GIVEN DATA:

-*-*-

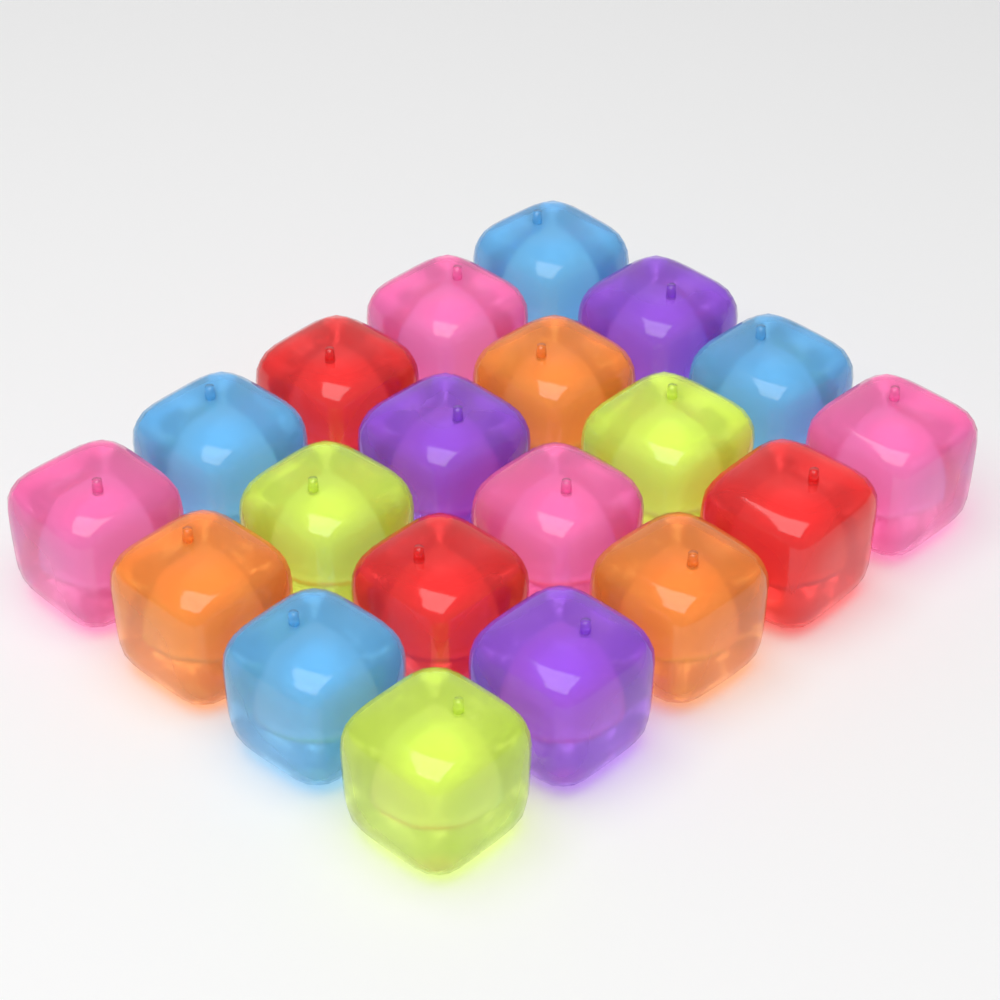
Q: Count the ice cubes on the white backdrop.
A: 20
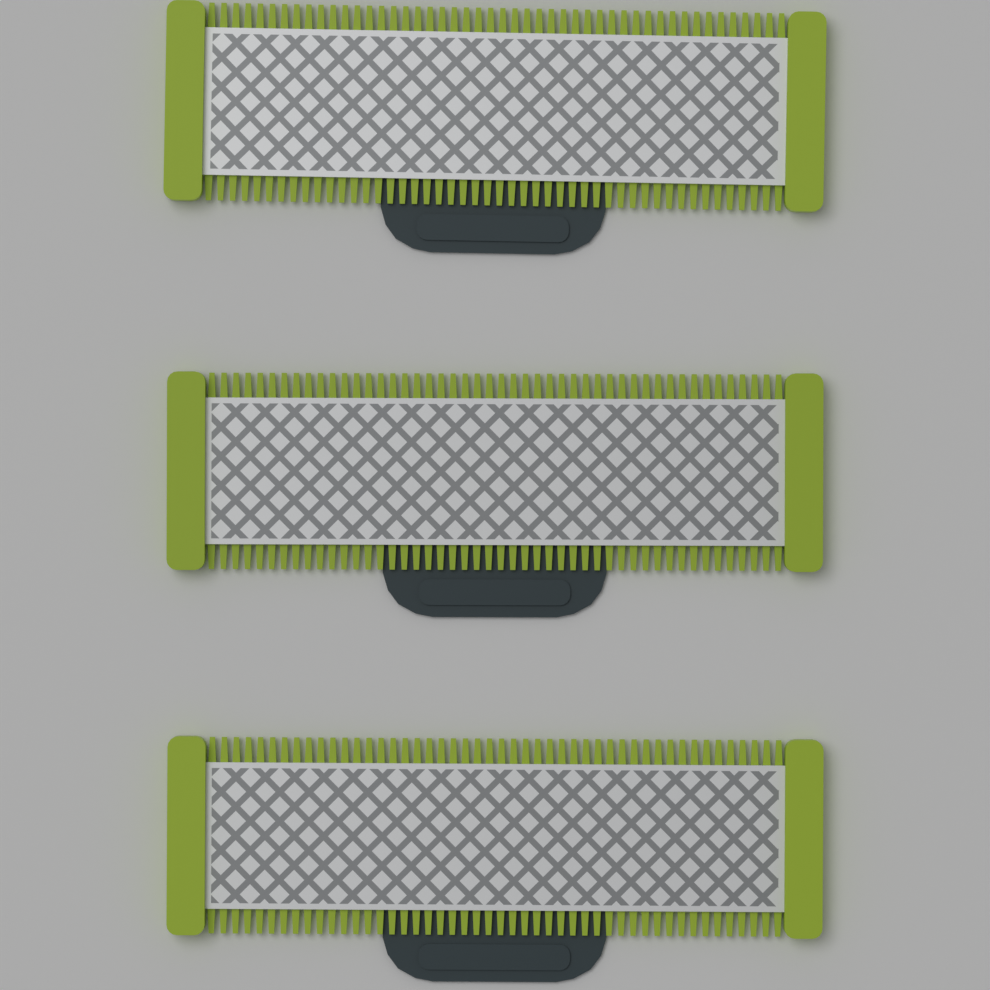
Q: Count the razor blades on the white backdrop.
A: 3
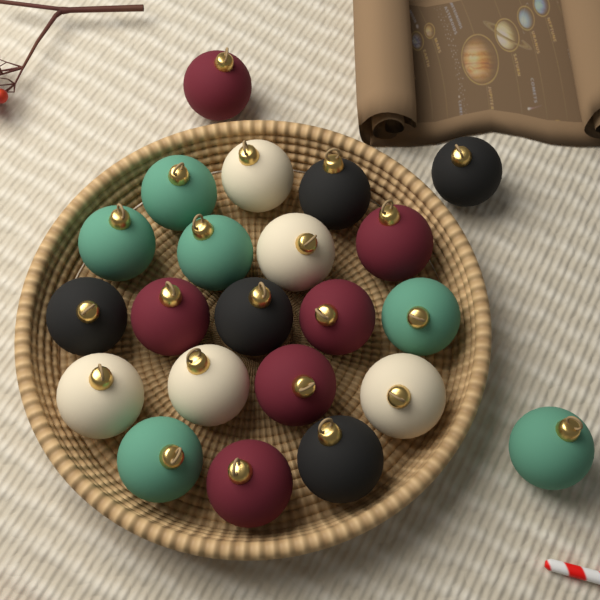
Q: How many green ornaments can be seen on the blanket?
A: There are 6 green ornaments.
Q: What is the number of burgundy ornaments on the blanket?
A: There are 6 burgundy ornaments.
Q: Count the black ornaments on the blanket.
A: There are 5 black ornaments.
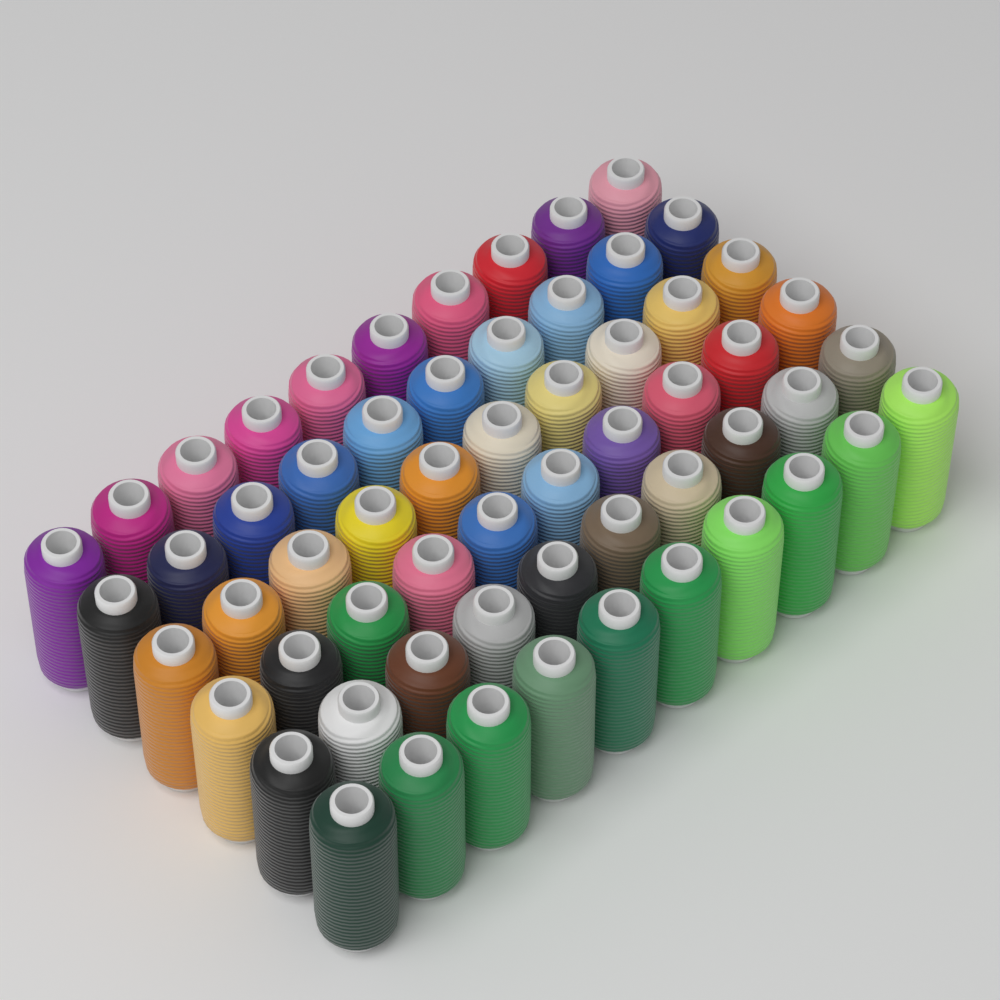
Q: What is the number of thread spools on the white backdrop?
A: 60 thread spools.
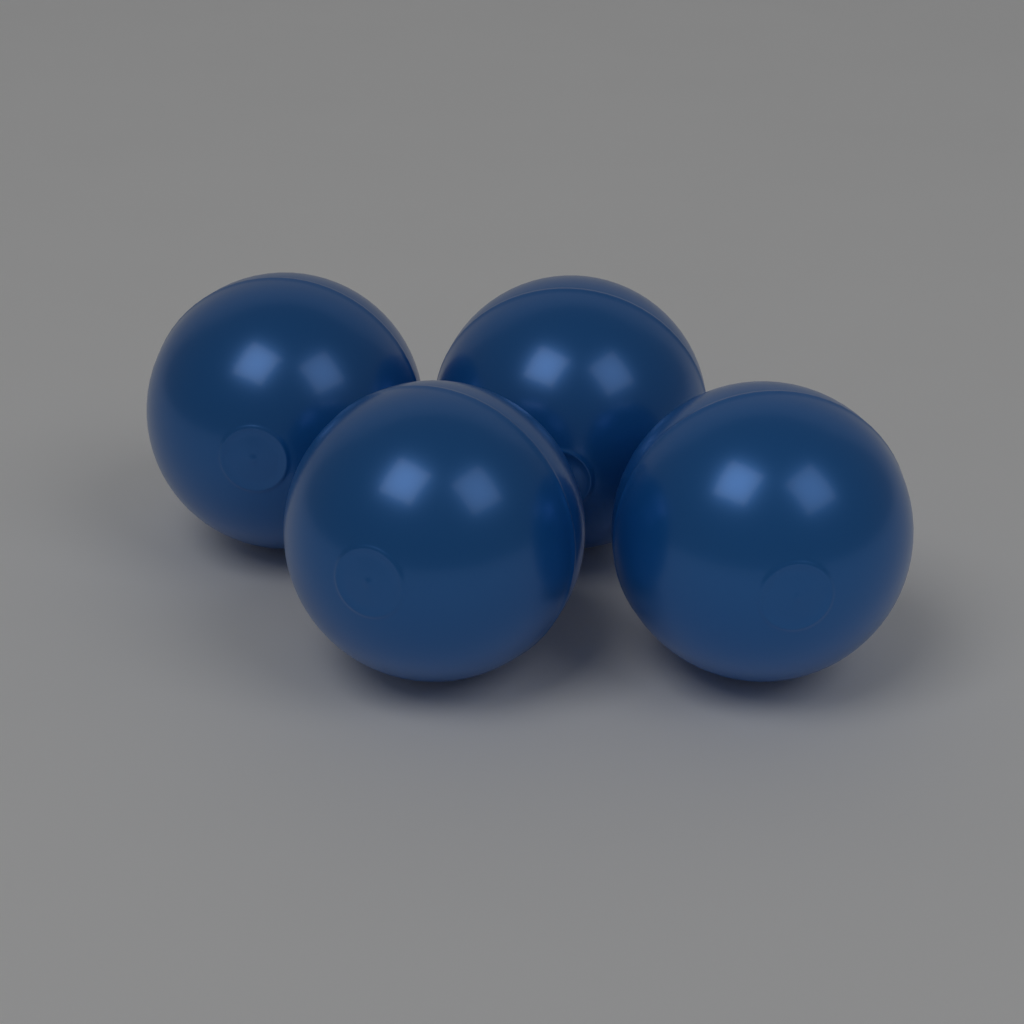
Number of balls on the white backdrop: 4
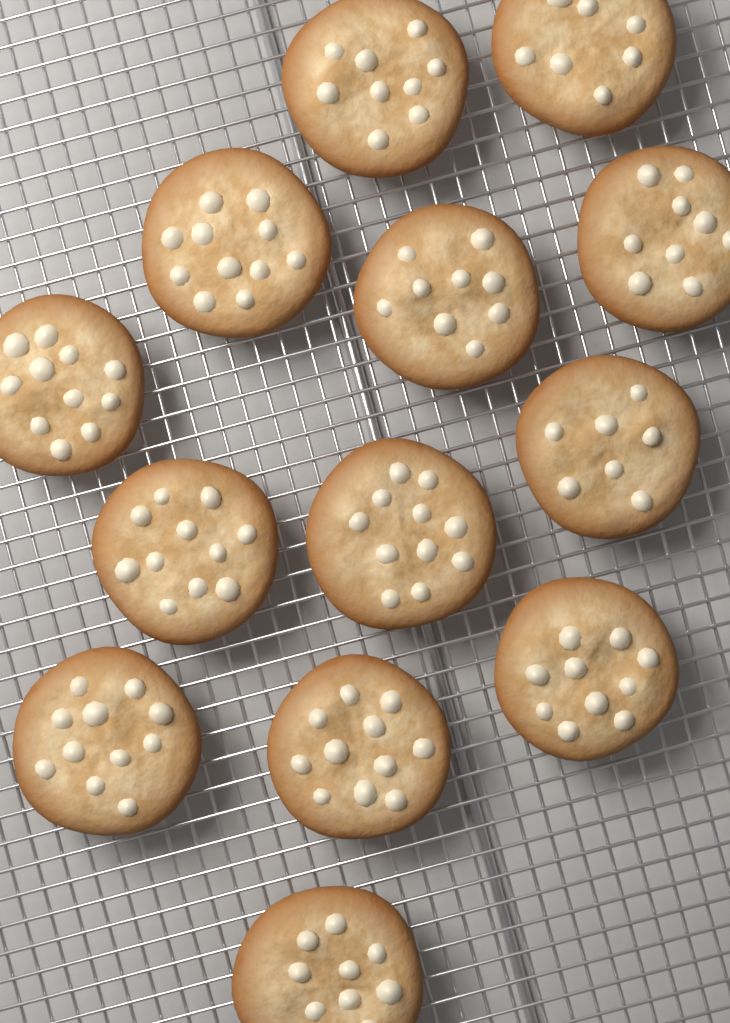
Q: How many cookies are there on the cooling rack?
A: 13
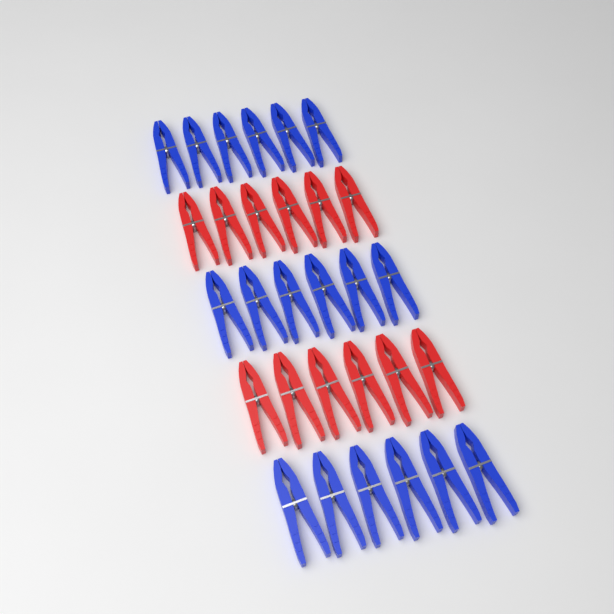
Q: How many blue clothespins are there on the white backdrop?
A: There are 18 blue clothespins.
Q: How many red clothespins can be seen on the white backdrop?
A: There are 12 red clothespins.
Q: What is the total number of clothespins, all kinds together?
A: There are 30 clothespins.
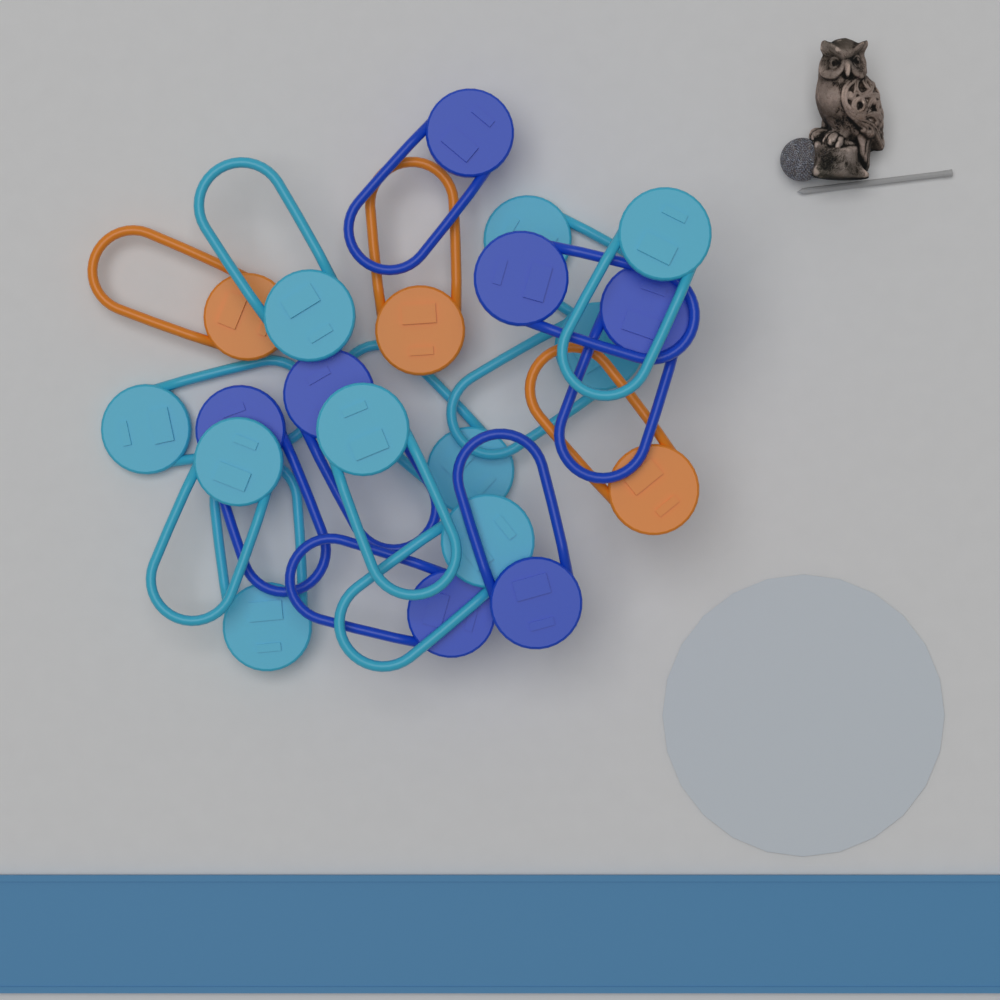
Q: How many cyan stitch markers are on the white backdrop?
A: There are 10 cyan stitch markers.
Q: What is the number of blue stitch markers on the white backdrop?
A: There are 7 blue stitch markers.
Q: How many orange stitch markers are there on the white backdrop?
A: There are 3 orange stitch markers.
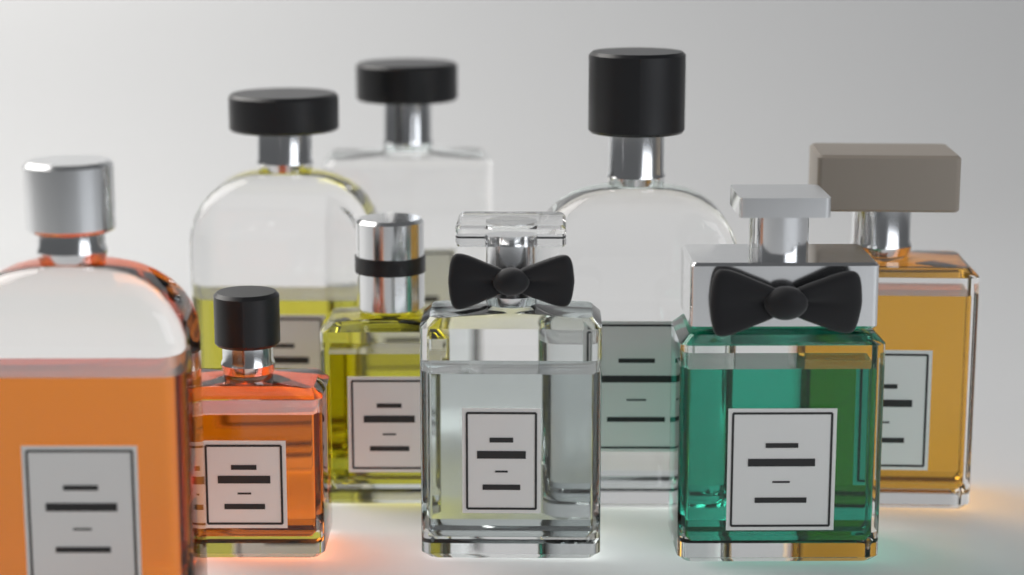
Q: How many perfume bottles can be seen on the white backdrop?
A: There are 9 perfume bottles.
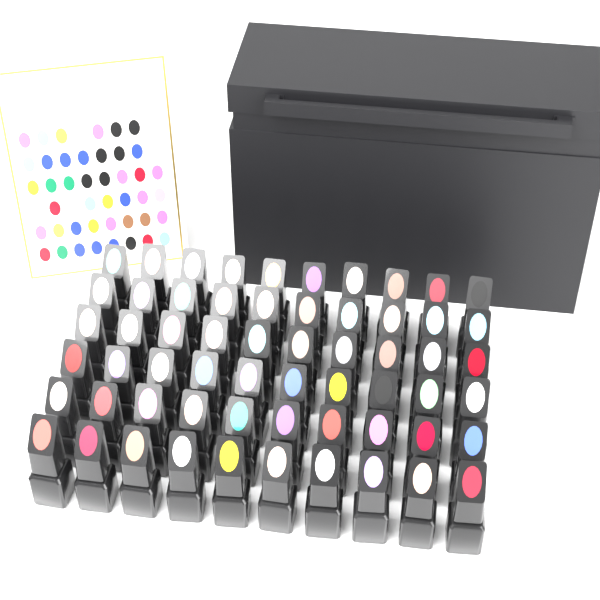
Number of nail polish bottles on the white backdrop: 60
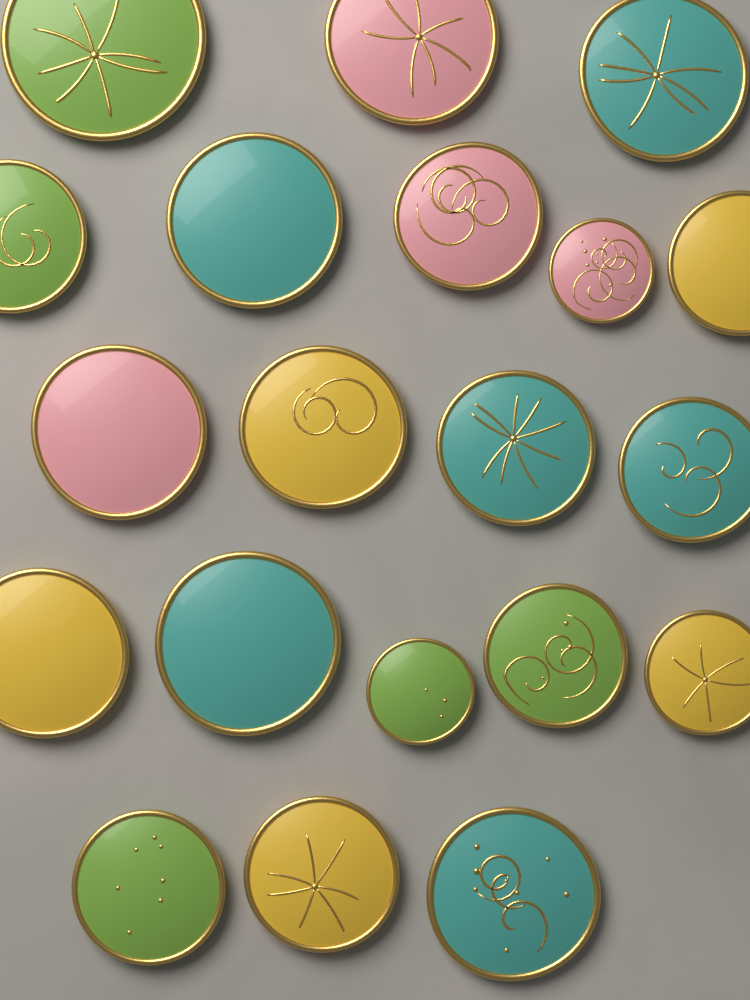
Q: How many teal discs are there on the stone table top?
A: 6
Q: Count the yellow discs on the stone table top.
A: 5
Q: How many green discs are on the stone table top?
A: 5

-*-*-

EXERCISE BRIEF:
How many lines in the records above contain the word "spools"? Give only the number.

SOLVED EXERCISE:
2